Look for the line that contains "middle mcp: (290, 237)"; output that line and every line after it exactly, through the final line of the material below, and nothing else.

== Segment start ==

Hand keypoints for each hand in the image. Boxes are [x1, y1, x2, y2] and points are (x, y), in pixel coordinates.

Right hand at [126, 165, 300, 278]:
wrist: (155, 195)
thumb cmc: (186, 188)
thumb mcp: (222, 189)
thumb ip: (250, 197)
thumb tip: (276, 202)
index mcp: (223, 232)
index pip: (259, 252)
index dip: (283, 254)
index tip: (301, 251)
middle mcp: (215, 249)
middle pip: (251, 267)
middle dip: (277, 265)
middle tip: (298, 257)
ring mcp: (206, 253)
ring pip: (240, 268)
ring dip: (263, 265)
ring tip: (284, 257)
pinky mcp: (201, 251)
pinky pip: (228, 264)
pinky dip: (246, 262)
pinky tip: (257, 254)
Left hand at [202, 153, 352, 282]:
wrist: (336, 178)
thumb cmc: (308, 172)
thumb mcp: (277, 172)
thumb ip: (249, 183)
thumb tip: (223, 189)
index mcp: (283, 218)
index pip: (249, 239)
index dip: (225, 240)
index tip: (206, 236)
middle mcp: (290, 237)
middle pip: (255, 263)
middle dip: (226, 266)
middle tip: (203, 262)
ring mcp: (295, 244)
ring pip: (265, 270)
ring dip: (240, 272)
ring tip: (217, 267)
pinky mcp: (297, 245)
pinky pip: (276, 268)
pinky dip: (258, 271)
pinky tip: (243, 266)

== Segment end ==

» OUTPUT FOR THIS EXERCISE
middle mcp: (290, 237)
middle pip: (255, 263)
middle dip: (226, 266)
middle tip: (203, 262)
ring mcp: (295, 244)
ring pip: (265, 270)
ring dip: (240, 272)
ring tip: (217, 267)
pinky mcp: (297, 245)
pinky pip: (276, 268)
pinky dip: (258, 271)
pinky tip: (243, 266)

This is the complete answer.